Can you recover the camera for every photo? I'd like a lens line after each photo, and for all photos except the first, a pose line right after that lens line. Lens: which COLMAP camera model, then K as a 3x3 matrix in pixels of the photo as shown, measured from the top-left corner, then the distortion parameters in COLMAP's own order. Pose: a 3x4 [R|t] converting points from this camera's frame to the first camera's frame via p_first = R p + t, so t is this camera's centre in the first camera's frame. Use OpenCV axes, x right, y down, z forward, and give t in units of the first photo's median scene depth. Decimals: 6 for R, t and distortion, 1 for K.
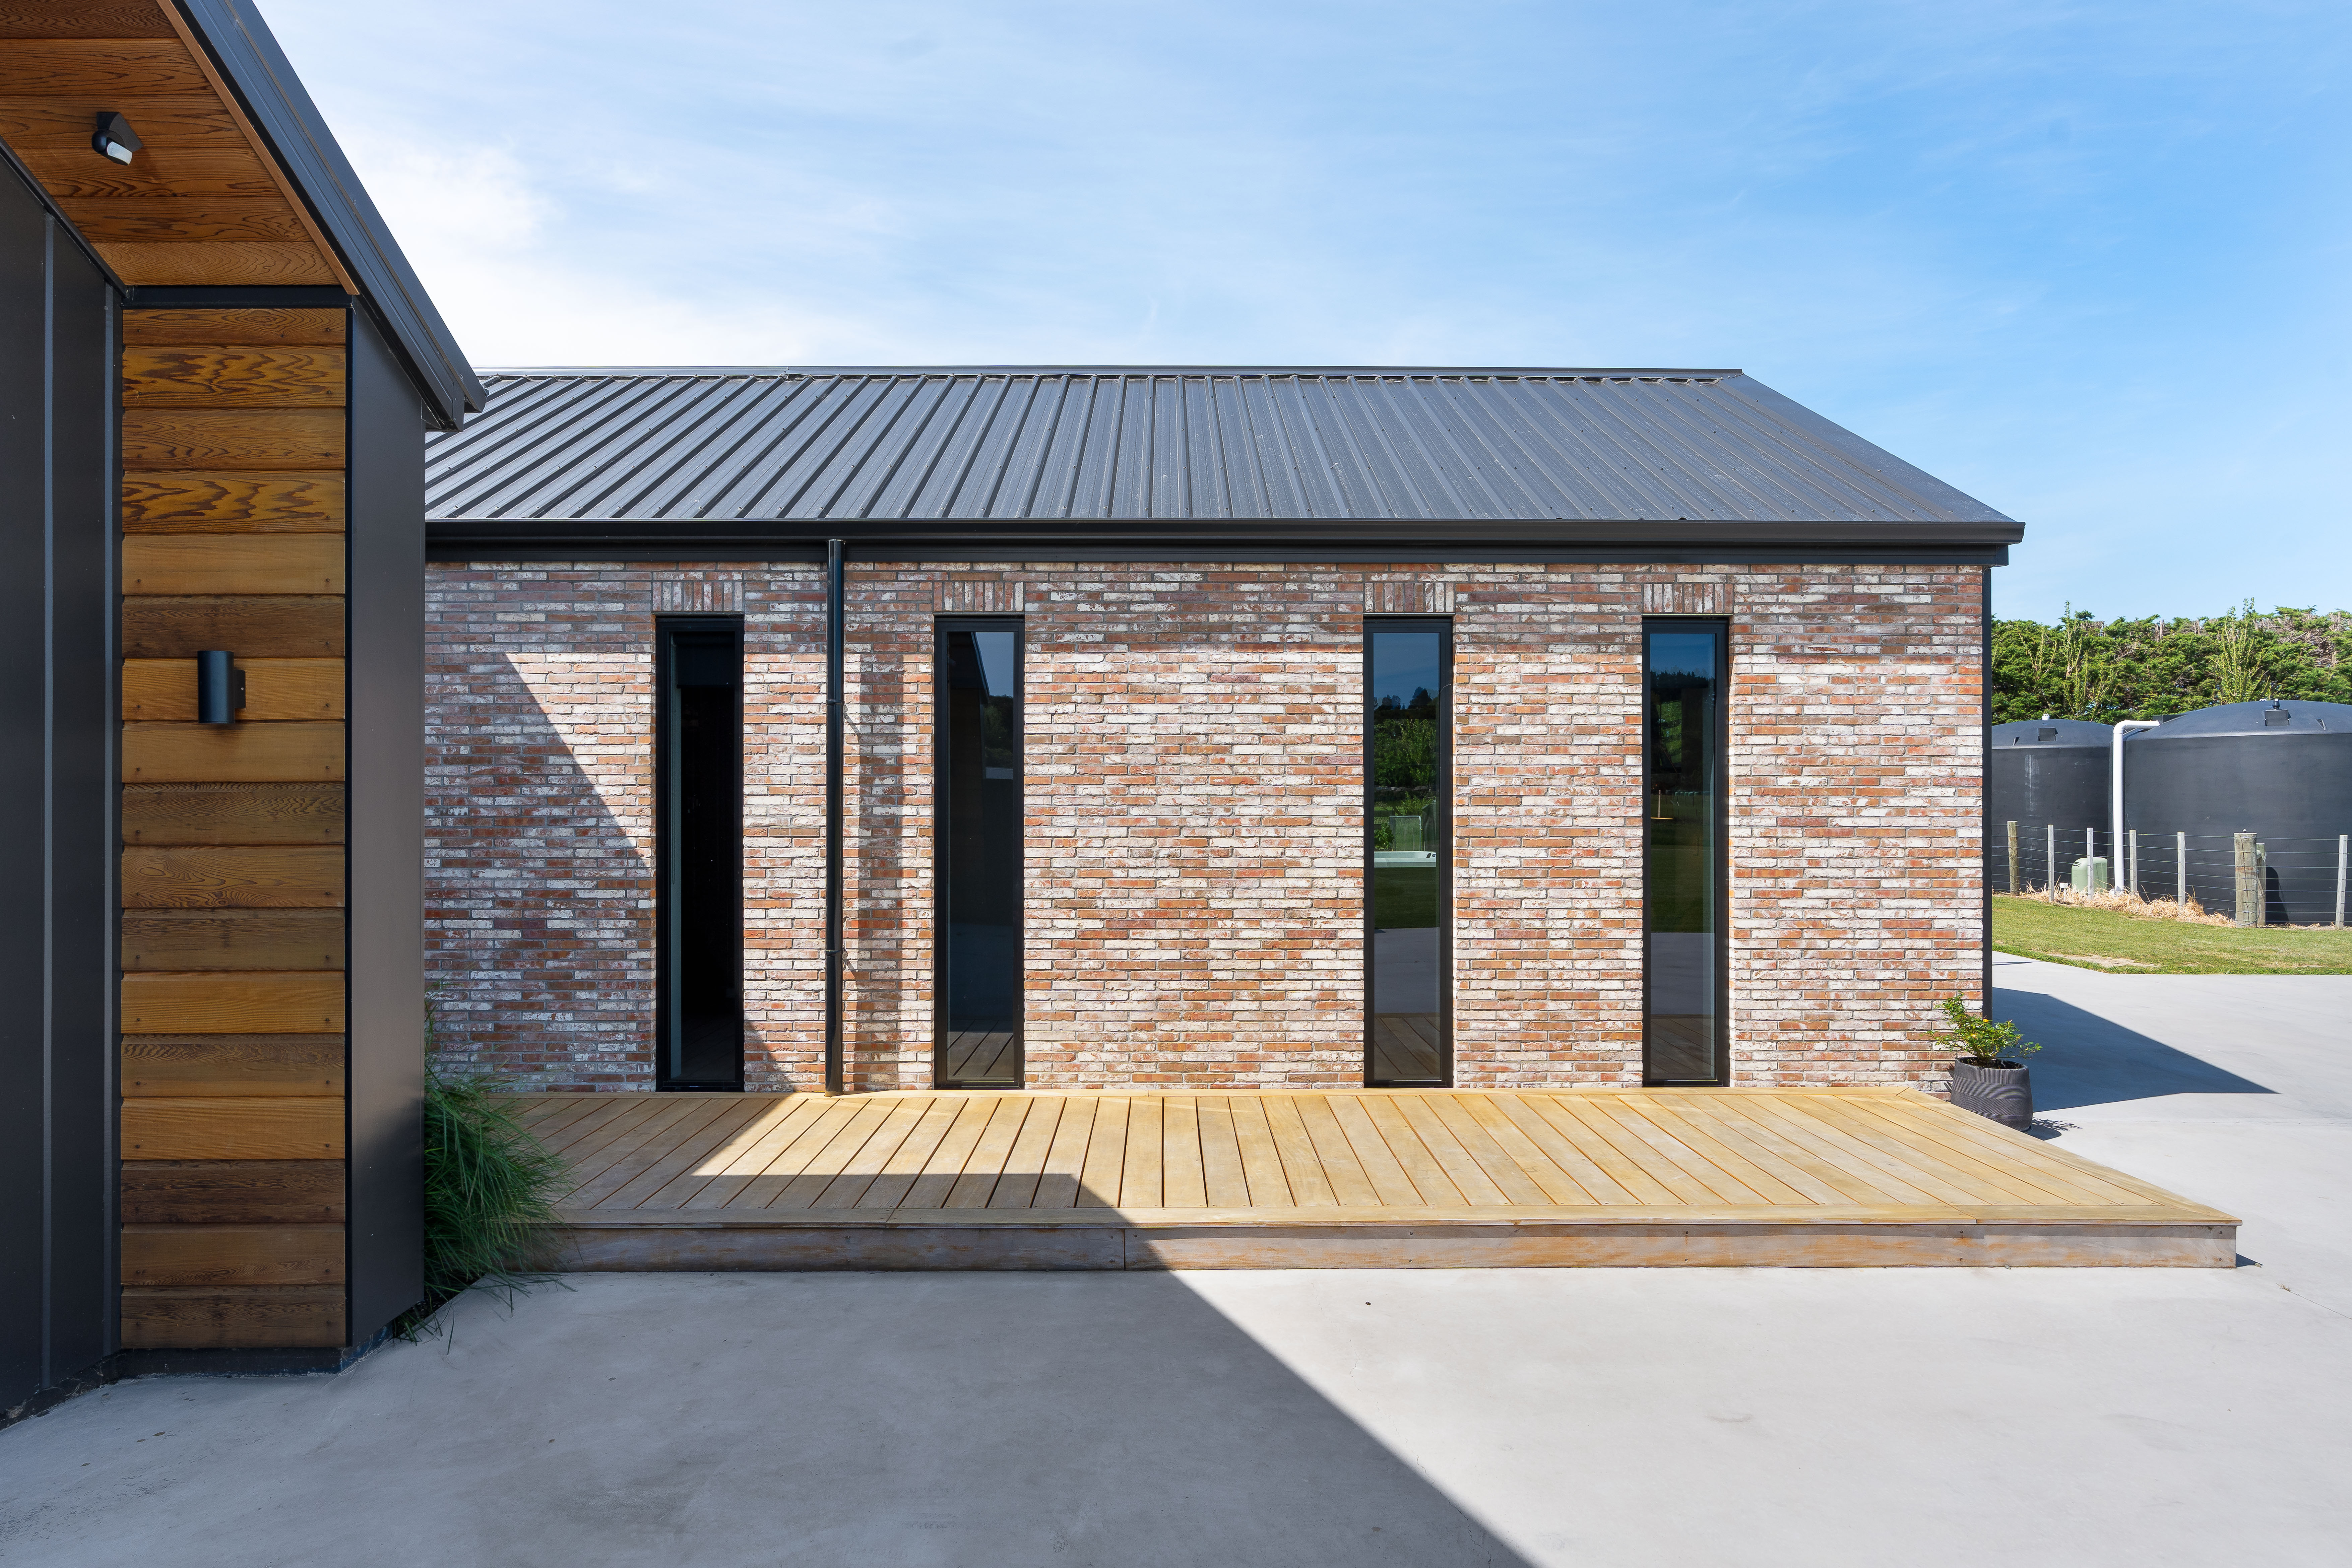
lens RADIAL K [[1285.9, 0, 1176.0], [0, 1285.9, 788.1], [0, 0, 1]] dist [0.000477, 0.000745]
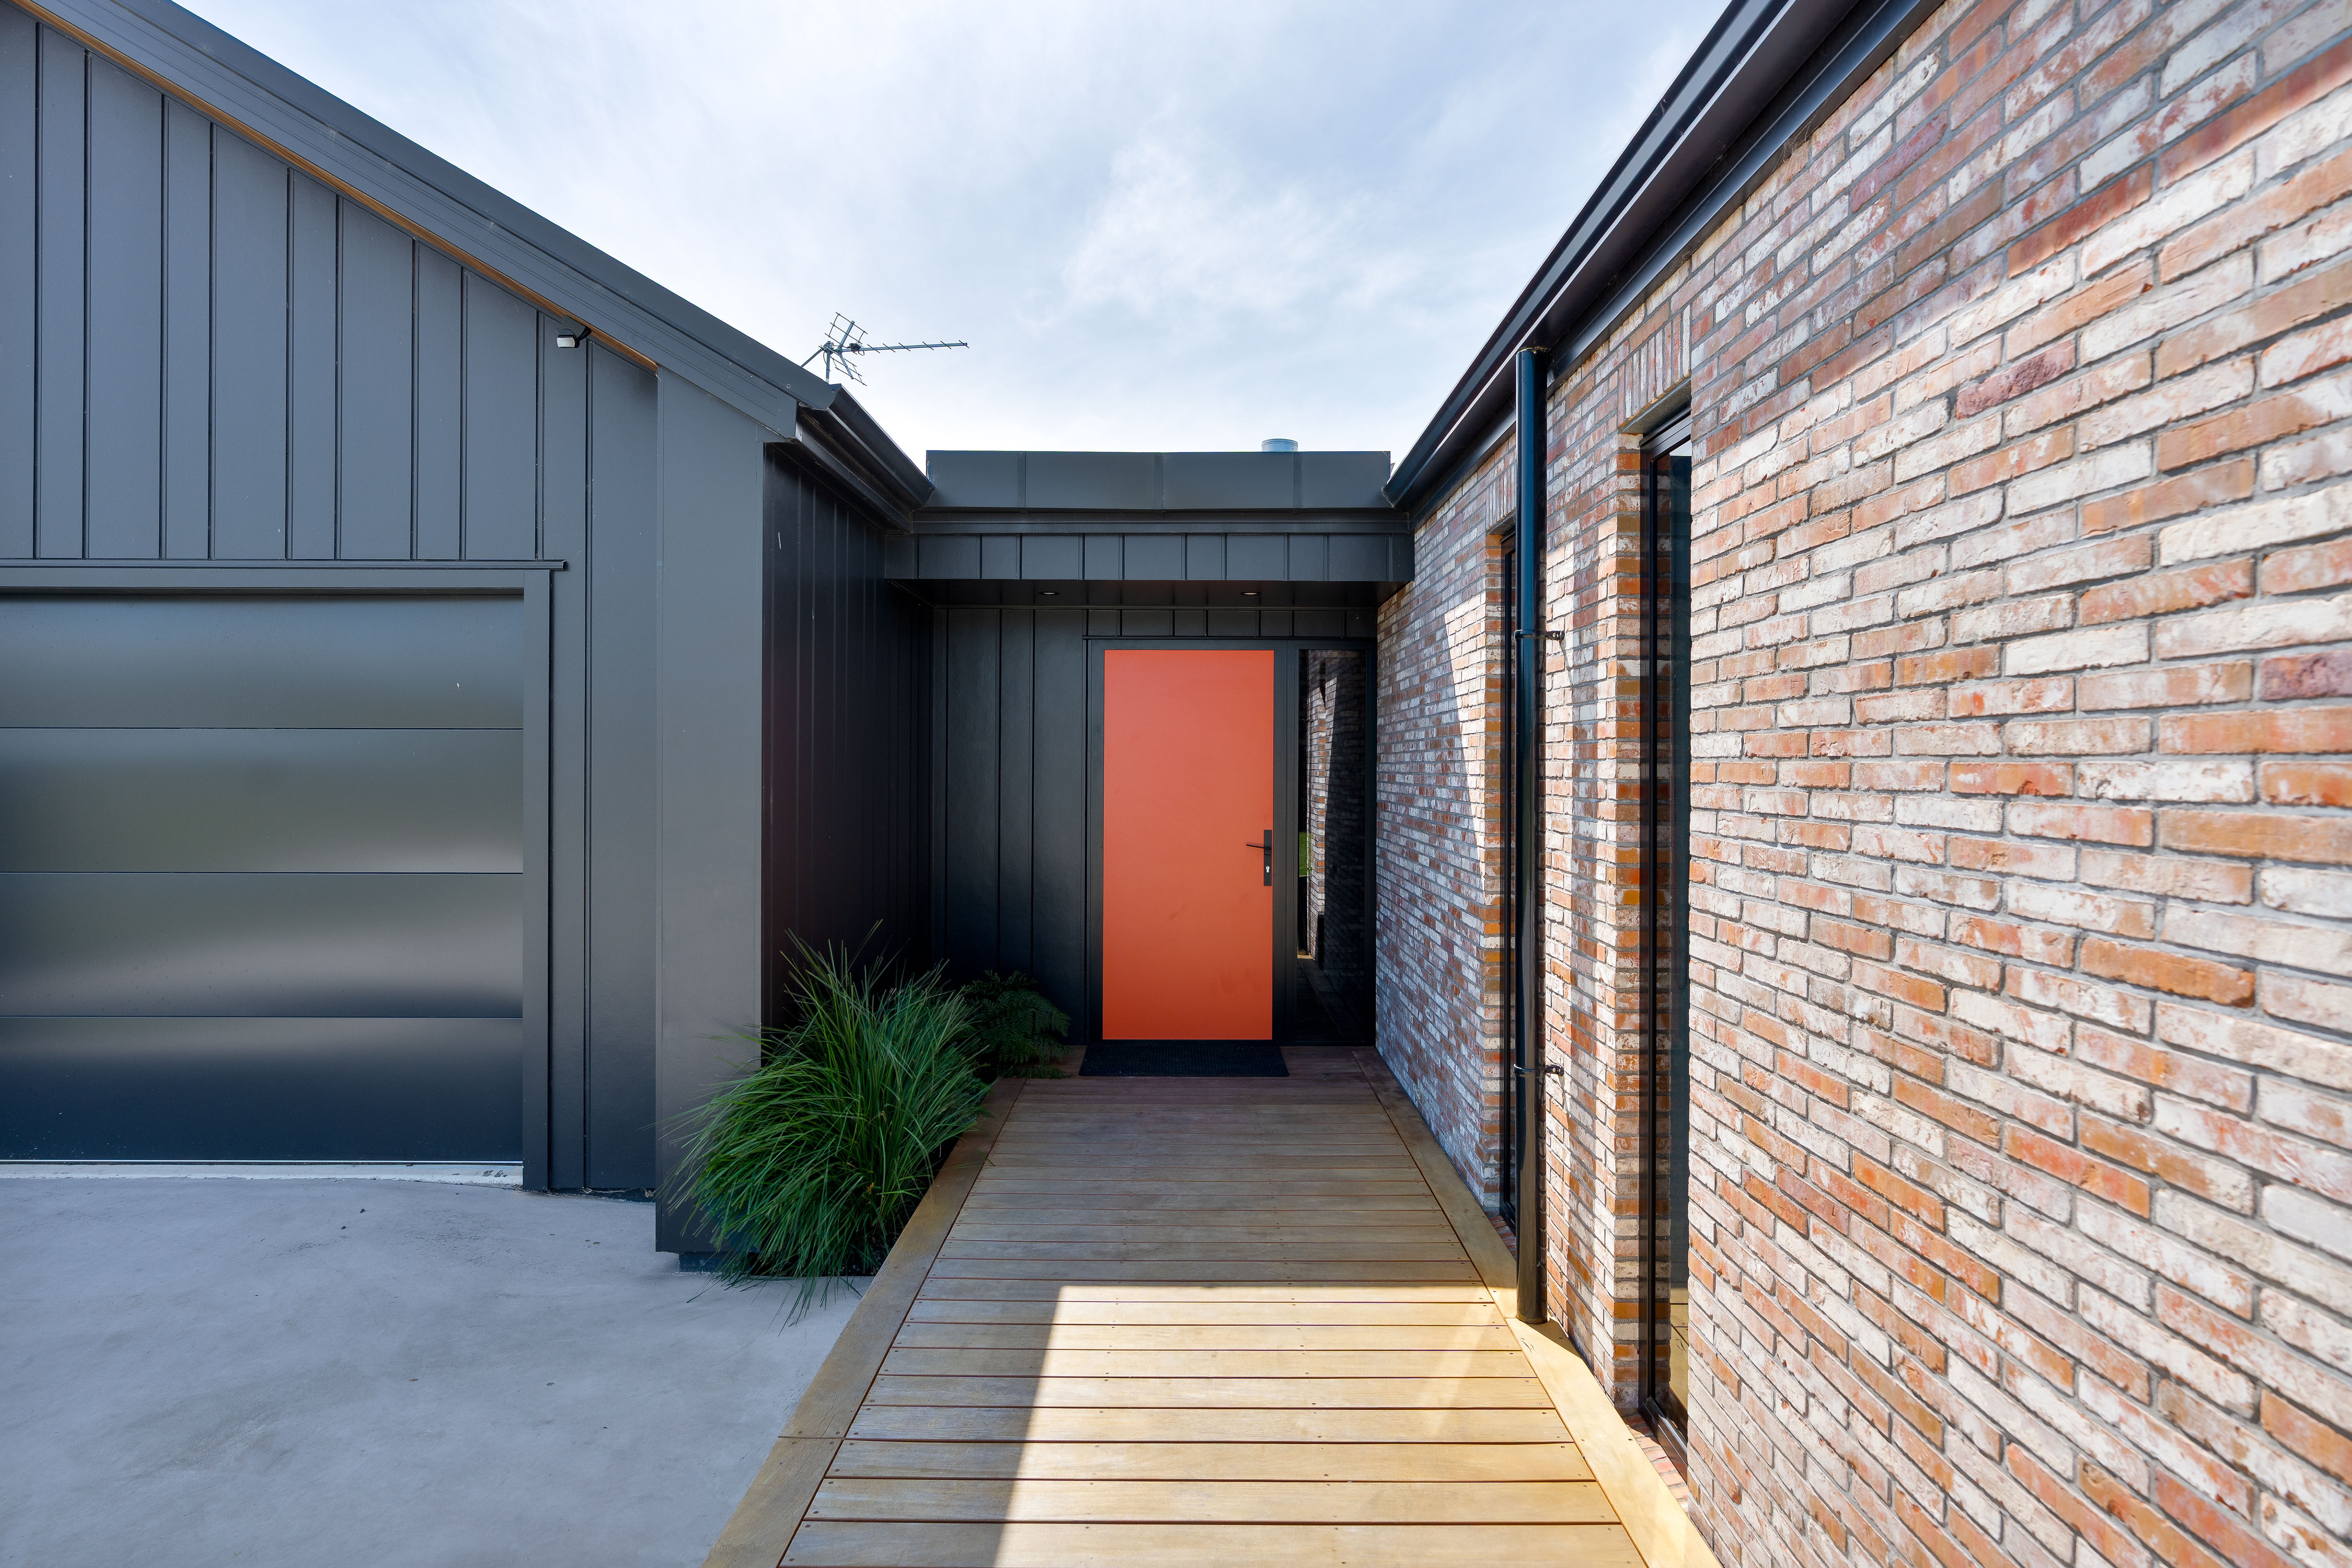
lens RADIAL K [[1285.8, 0, 1178.7], [0, 1285.8, 766.5], [0, 0, 1]] dist [0.000477, 0.000745]
pose [[-0.008187, 0.000993, -0.999966, 0.305275], [0.000044, 1.000000, 0.000993, -0.008642], [0.999966, -0.000036, -0.008187, 0.835604]]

_Task instructions_
Quote everything in the listing above exactly; pictures are the only thing to omit.

_Written answer_
Can you recover the camera for every photo? I'd like a lens line after each photo, and for all photos except the first, a pose line right after that lens line. Lens: which COLMAP camera model, then K as a 3x3 matrix in pixels of the photo as shown, measured from the top-left corner, then the distortion parameters in COLMAP's own order. Pose: a 3x4 [R|t] converting points from this camera's frame to the first camera's frame via p_first = R p + t, so t is this camera's centre in the first camera's frame. Use OpenCV axes, x right, y down, z forward, and give t in units of the first photo's median scene depth. Decimals: 6 for R, t and distortion, 1 for K.
lens RADIAL K [[1285.9, 0, 1176.0], [0, 1285.9, 788.1], [0, 0, 1]] dist [0.000477, 0.000745]
lens RADIAL K [[1285.8, 0, 1178.7], [0, 1285.8, 766.5], [0, 0, 1]] dist [0.000477, 0.000745]
pose [[-0.008187, 0.000993, -0.999966, 0.305275], [0.000044, 1.000000, 0.000993, -0.008642], [0.999966, -0.000036, -0.008187, 0.835604]]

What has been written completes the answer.